3) No Apple code is used. I don't even have access to them, and I am not interested in reverse engineering it. And whatever code I may commit is at most mimicking Apple's behavior, based on whatever the previous experiments tell me. That is, after I captured what Apple code emit from my experiments, I write code to make GNUstep (my own fork) libraries do the same. (well, maybe __NSCF* became GSCF*) with the same parameters.

Just an interesting side note about this, there is a tool called classdump that will dump framework header files from Objective-C binaries, its sole purpose is to reverse engineering, but it faced zero issue from Apple.

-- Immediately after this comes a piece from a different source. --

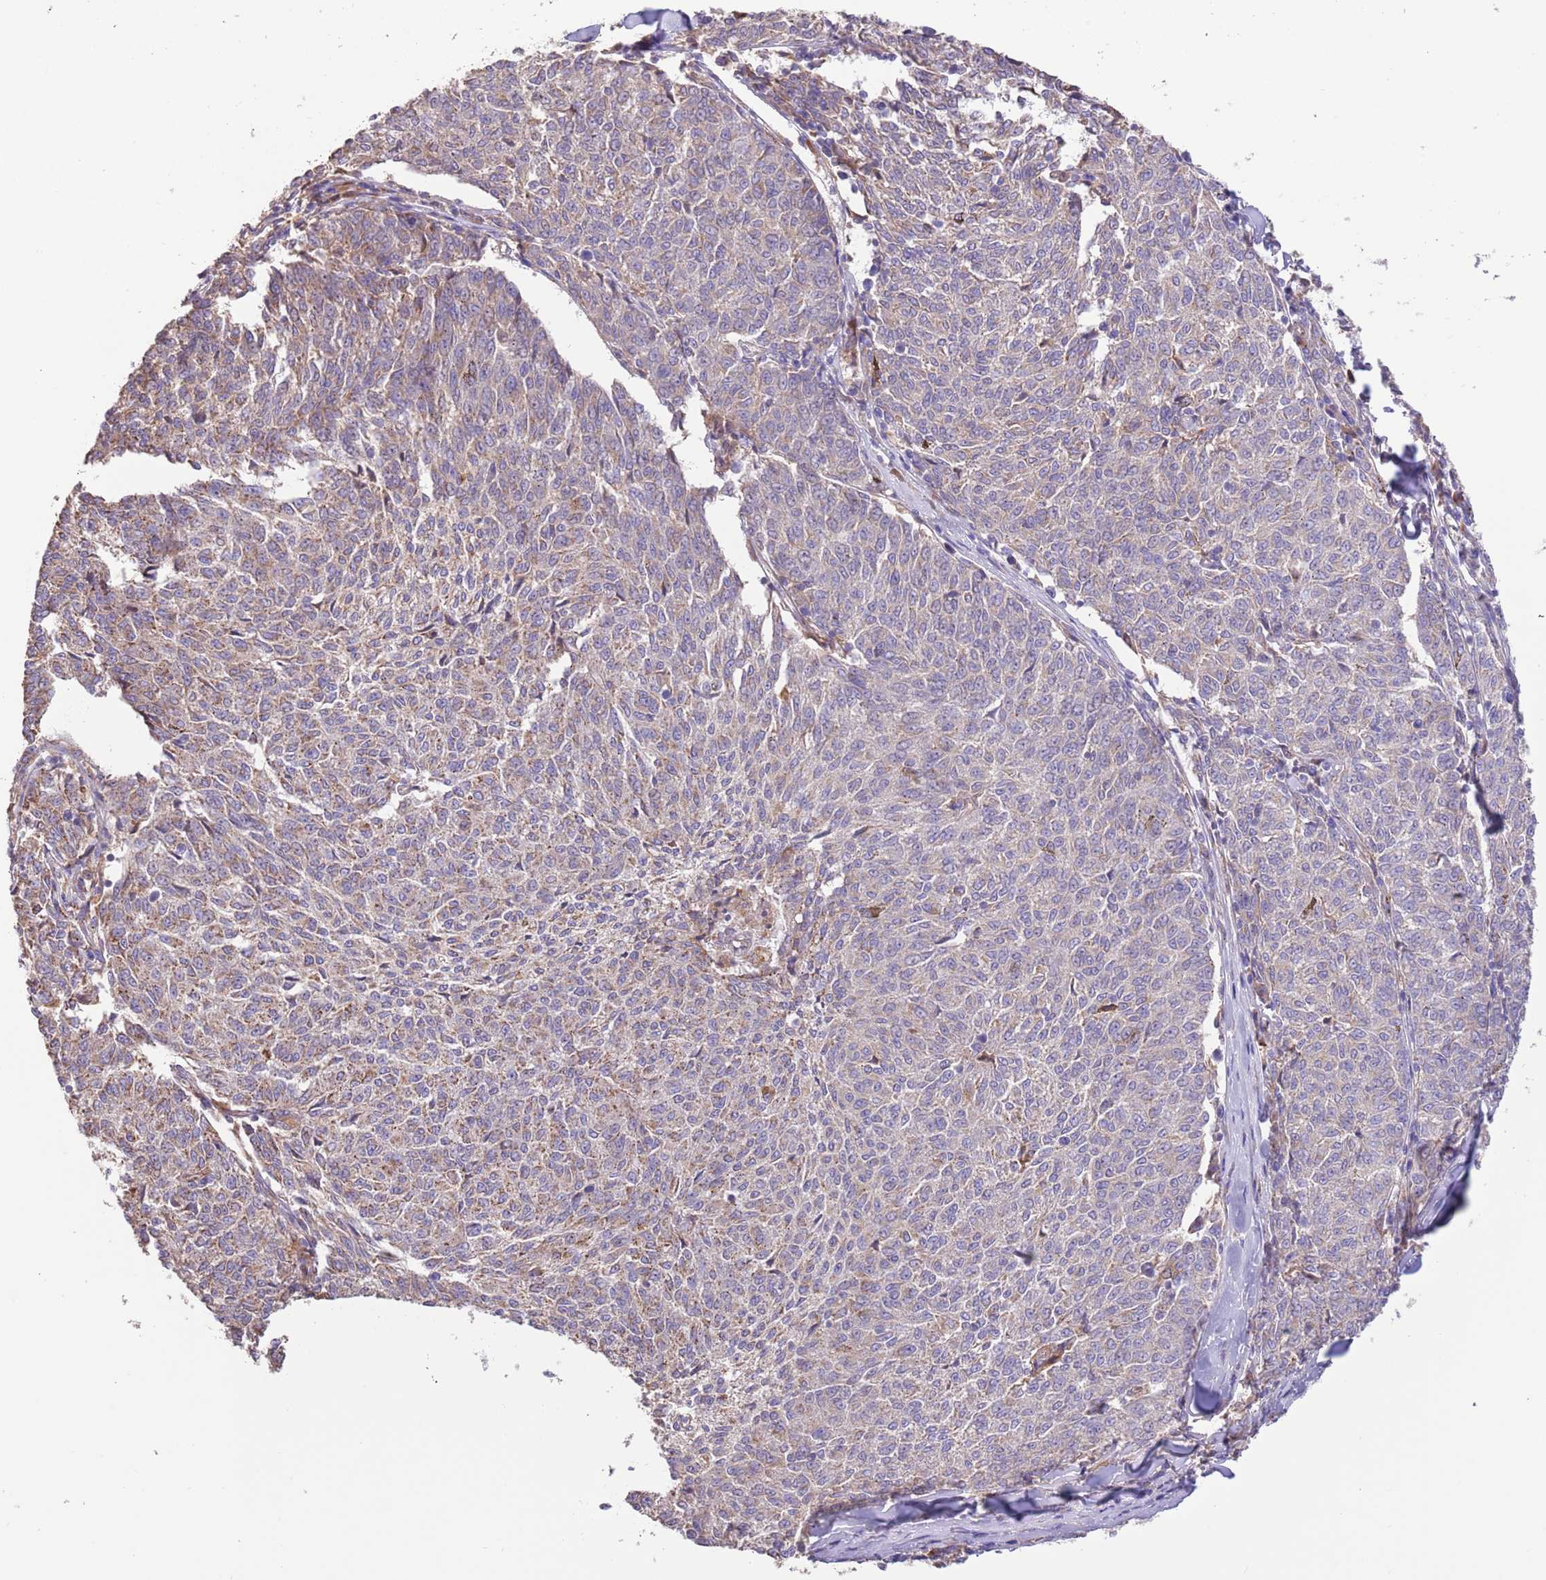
{"staining": {"intensity": "weak", "quantity": "<25%", "location": "cytoplasmic/membranous"}, "tissue": "melanoma", "cell_type": "Tumor cells", "image_type": "cancer", "snomed": [{"axis": "morphology", "description": "Malignant melanoma, NOS"}, {"axis": "topography", "description": "Skin"}], "caption": "Tumor cells are negative for brown protein staining in malignant melanoma.", "gene": "DOCK6", "patient": {"sex": "female", "age": 72}}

And what I did does not even involve that.

And if Apple intend to sue anyone, let them sue me, in the US Calif. laws. (I am currently a citizen of P.R. China, and fighting a copyright lawsuit is not exactly easy here for Apple - laws are steered in a way that it may protect natives when foreigners sue natives.)

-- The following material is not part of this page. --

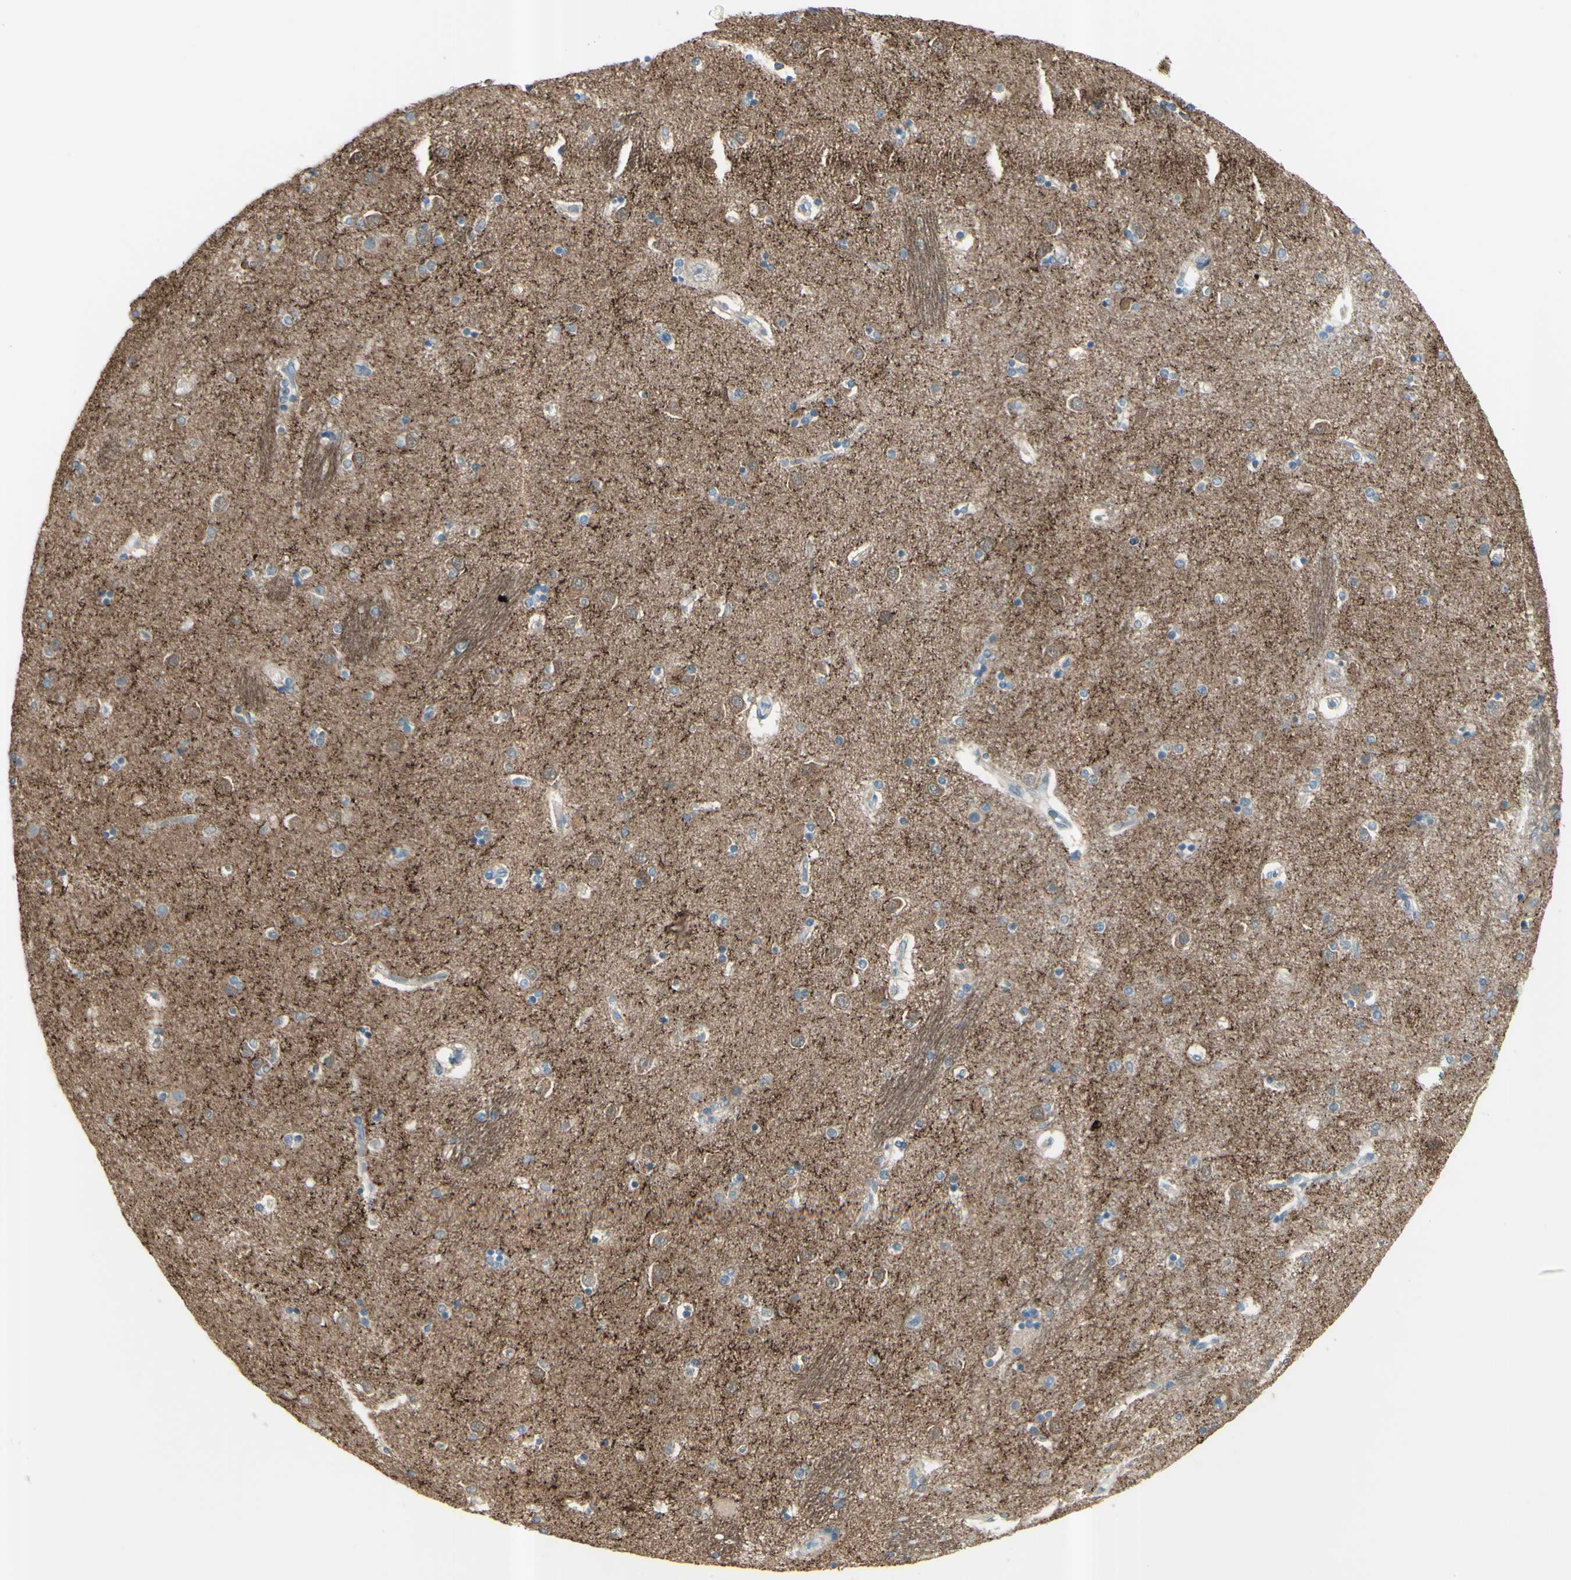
{"staining": {"intensity": "weak", "quantity": "<25%", "location": "cytoplasmic/membranous"}, "tissue": "caudate", "cell_type": "Glial cells", "image_type": "normal", "snomed": [{"axis": "morphology", "description": "Normal tissue, NOS"}, {"axis": "topography", "description": "Lateral ventricle wall"}], "caption": "Glial cells show no significant protein staining in benign caudate. (DAB immunohistochemistry (IHC), high magnification).", "gene": "GPR34", "patient": {"sex": "female", "age": 54}}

在 2013-6-5,上午12:49,David Chisnall <address@hidden> 写道:

On 4 Jun 2013, at 15:45, Chan Maxthon <address@hidden> wrote:

Indeed I am not that sure about how GNUstep currently handles exceptions but I am giving you ideas from some crash reports with symbols from an Apple system.

You are not giving me ideas.  We already have an implementation of this that works better than the Apple implementation.  Why would you:

1) Think I didn't know how the Apple implementation works?  I talk fairly often to the developers of Apple's compiler and runtime?
2) Think that I would need you to explain how to implement something that I already have working?

And the conclusion on toll-free bridging is about the latest Apple implementation. You should really get a Mac and poke around. Just for your information, what I poked around with is OS X 10.8.3 and iOS 6.1.3, both.

I have a Mac, but reverse engineering at this level of detail is of dubious legality.  By posting this kind of thing, you potentially open GNUstep developers up to legal problems.  And, for this, we should thank you?

With non-fragile ABI it is almost impossible to construct a C struct that can perfectly mirror Objective-C objects' memory layout, especially under some corner circumstances.

That's what the non-fragile ABI means and why @defs() is not permitted with the non-fragile ABI.  

If you want to poke around in the internals of OS X, then that's fine.  Have fun, learn things.  But please be advised that:

1) You are most likely breaking Apple's T&Cs.
2) As a result, we most likely can't accept any code from you.
3) If you are going to post the results of anything other than the input-output semantics of Apple's functions, then we will need to ban you from the lists to avoid legal complications.